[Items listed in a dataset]

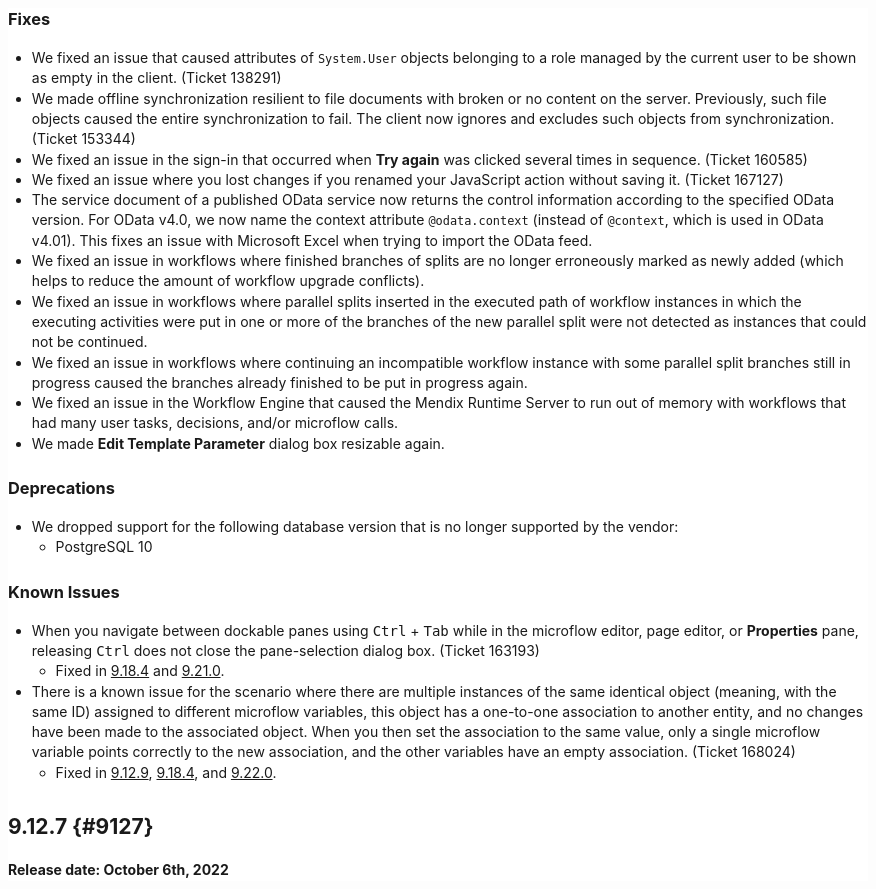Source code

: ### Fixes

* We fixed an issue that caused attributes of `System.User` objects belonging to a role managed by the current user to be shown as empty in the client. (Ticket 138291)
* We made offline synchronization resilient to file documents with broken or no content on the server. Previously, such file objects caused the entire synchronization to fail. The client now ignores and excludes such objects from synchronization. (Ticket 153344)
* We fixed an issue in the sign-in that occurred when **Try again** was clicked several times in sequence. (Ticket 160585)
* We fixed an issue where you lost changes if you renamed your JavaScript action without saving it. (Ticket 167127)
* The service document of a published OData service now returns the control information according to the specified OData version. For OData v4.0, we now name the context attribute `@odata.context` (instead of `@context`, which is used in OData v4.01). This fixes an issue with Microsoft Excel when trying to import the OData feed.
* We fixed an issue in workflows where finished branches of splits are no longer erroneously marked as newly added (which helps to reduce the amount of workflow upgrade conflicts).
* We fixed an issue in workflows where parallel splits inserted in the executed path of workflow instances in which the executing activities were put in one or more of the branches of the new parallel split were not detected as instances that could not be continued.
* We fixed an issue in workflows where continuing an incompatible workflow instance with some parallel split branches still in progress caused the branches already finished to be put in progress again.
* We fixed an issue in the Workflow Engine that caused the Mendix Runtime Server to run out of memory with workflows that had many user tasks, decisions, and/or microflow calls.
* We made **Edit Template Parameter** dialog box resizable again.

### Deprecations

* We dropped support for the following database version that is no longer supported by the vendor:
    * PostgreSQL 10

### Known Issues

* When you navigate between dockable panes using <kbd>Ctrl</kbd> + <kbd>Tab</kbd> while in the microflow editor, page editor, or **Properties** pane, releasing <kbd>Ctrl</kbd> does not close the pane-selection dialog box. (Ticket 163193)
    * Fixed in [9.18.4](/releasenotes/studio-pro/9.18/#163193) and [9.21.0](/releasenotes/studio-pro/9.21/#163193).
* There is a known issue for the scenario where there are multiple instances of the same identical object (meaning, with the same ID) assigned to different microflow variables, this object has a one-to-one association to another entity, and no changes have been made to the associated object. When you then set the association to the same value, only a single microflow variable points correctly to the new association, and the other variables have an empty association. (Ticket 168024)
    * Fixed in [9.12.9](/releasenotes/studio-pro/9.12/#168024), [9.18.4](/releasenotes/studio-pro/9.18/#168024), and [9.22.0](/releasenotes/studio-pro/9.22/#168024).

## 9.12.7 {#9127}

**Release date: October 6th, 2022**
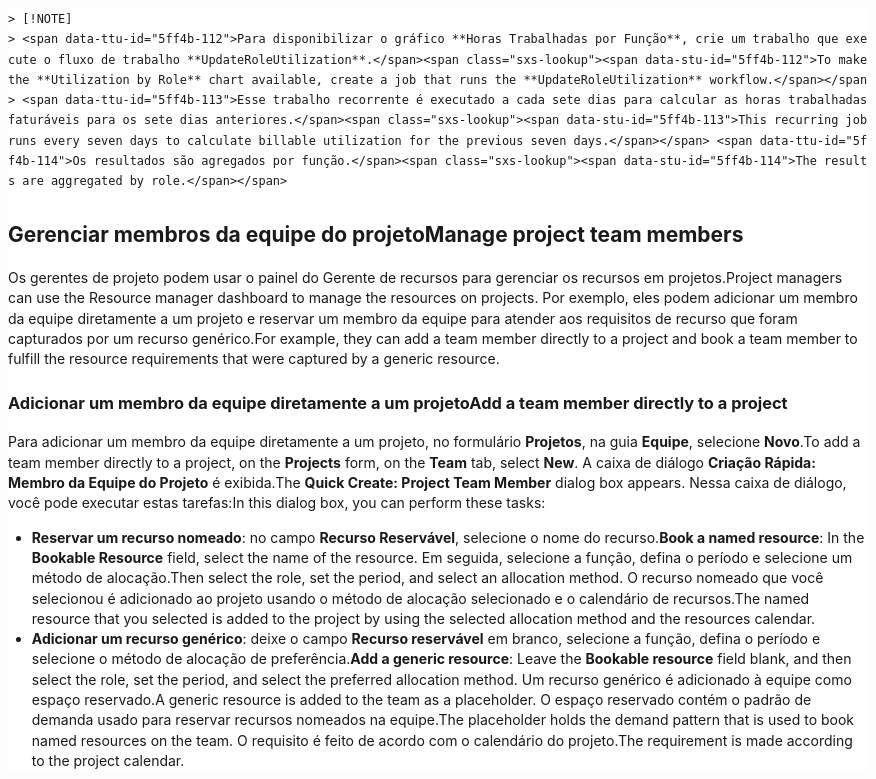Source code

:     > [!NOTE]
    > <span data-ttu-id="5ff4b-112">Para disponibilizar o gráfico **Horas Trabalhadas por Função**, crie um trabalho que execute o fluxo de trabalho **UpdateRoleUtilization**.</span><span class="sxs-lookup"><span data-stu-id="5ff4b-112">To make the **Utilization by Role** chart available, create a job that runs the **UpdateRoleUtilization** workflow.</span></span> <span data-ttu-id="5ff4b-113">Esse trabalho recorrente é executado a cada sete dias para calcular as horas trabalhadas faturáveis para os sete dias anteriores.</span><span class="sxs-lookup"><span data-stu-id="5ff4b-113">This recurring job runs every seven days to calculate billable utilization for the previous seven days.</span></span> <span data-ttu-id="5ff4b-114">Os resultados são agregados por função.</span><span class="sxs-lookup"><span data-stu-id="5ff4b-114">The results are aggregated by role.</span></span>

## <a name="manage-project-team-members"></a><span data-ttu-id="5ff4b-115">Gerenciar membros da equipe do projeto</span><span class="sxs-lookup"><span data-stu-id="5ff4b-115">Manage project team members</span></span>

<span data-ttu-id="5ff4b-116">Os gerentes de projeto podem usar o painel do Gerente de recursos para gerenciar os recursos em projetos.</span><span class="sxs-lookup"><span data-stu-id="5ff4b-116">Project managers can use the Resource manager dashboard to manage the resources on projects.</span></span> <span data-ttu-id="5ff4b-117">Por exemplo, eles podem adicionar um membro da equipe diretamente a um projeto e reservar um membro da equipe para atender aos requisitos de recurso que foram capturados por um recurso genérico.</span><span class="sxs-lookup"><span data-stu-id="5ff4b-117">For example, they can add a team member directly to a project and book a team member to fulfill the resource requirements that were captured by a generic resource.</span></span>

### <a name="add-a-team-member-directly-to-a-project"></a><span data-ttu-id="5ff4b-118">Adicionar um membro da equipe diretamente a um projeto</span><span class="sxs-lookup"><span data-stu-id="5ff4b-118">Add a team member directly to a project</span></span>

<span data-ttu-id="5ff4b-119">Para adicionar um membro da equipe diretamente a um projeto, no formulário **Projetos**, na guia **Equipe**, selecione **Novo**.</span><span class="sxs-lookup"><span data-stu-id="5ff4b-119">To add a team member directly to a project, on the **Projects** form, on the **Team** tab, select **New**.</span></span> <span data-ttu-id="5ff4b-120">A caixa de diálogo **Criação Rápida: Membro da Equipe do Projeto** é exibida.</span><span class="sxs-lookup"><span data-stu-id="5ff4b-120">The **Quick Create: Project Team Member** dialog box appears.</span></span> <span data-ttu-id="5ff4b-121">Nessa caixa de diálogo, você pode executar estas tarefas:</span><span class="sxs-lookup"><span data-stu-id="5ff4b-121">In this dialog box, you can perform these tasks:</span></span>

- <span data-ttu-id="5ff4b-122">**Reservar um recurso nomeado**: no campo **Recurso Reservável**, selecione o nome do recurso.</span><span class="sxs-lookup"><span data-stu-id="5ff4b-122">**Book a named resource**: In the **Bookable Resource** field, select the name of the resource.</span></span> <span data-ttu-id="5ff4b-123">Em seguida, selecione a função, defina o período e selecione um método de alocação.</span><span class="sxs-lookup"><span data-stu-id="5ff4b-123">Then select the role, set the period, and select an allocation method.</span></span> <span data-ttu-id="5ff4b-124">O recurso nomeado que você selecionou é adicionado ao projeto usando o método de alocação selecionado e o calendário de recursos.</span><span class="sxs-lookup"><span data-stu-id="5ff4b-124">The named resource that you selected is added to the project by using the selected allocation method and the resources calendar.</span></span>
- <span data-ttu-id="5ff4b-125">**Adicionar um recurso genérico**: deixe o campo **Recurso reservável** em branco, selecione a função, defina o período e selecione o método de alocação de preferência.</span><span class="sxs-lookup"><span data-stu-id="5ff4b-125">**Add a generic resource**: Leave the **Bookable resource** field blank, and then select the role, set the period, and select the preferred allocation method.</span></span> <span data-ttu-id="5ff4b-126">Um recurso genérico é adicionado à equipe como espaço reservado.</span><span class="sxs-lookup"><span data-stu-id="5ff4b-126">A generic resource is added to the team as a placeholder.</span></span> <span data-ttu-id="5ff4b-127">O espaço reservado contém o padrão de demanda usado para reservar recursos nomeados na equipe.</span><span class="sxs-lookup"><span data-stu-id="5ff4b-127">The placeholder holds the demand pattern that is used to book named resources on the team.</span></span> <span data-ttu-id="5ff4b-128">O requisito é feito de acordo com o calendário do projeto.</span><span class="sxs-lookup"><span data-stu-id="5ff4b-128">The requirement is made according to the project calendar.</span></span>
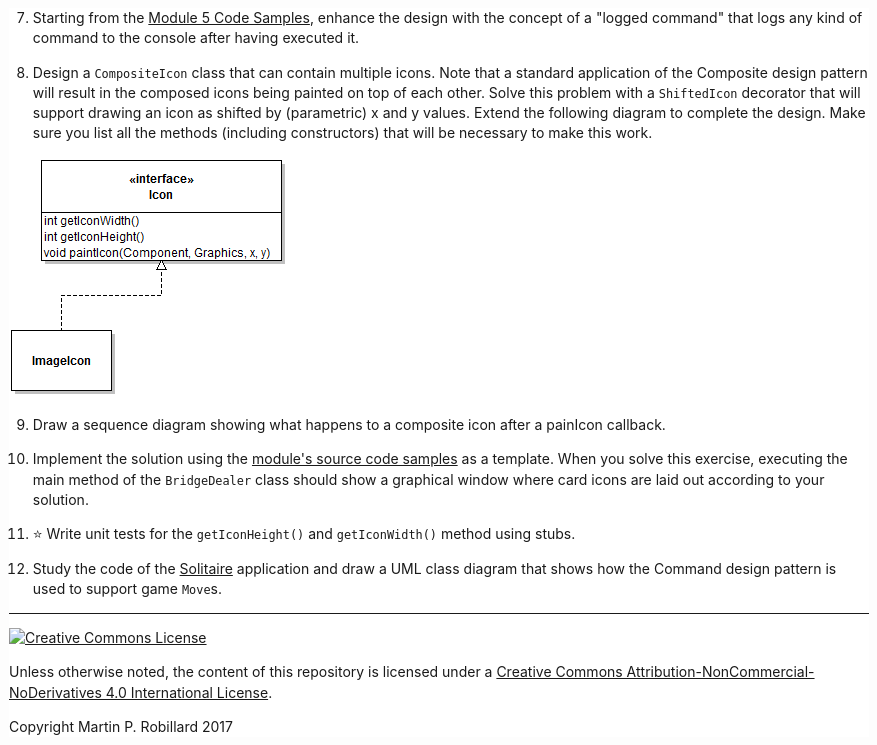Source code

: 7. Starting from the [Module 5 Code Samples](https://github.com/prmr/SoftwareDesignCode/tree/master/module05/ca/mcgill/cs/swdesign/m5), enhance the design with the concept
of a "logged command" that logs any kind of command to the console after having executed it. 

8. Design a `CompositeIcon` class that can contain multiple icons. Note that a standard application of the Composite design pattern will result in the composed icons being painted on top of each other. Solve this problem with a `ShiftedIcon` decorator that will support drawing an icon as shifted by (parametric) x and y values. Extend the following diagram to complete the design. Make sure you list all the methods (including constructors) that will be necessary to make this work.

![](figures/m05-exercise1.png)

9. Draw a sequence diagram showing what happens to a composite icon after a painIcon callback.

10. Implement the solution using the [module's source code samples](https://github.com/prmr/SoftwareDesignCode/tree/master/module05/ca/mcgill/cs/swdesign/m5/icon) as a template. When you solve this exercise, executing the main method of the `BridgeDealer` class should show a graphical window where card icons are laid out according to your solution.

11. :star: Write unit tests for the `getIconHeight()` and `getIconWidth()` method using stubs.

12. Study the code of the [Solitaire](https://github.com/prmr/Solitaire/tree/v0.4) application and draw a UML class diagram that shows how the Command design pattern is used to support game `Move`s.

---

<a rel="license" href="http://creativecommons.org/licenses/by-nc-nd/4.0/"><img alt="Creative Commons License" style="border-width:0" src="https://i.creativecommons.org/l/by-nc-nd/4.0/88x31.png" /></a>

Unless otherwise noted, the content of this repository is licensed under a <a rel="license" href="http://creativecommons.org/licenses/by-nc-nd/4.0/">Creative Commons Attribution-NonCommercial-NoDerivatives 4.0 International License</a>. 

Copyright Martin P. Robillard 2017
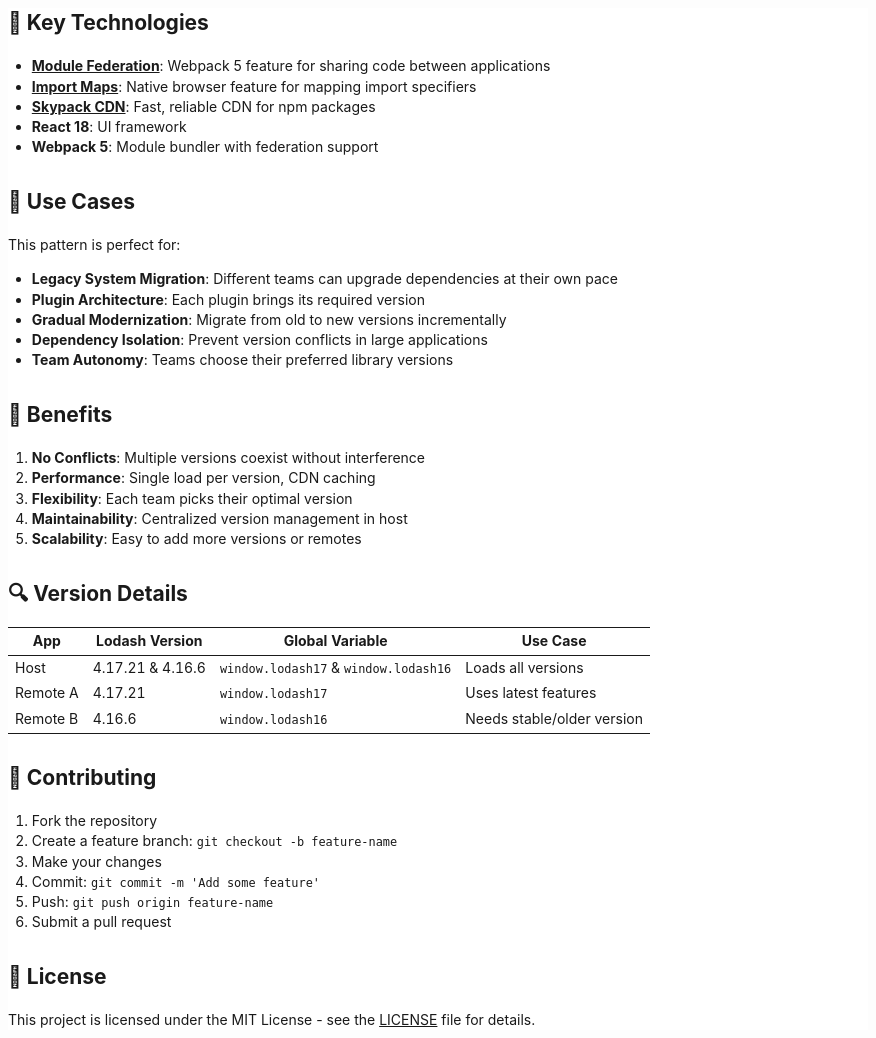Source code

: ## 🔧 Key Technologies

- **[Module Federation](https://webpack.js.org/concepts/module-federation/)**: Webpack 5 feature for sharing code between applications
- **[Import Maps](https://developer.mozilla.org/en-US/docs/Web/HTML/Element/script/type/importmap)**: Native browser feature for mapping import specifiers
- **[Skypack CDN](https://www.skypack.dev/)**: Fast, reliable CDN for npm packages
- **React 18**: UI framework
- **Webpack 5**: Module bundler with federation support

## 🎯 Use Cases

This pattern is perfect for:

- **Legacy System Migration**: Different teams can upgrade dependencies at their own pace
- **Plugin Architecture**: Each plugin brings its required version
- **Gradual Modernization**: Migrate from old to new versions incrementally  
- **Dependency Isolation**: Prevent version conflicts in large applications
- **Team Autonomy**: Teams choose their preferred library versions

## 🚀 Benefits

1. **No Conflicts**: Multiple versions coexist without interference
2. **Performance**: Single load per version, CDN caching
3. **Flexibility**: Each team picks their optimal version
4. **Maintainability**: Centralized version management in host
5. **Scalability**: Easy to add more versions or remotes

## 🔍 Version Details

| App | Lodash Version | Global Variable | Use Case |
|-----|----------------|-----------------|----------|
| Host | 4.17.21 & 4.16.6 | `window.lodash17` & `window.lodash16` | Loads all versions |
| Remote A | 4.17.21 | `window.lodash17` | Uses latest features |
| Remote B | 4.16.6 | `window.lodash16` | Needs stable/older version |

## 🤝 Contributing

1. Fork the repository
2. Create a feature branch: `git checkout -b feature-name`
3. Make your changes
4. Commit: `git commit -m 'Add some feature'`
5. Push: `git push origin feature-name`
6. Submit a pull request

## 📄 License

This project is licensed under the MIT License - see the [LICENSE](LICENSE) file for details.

### Exercise:
If a line of the data contains the word "objects", it counts toward the total; state that total alone.

### Expected answer:
2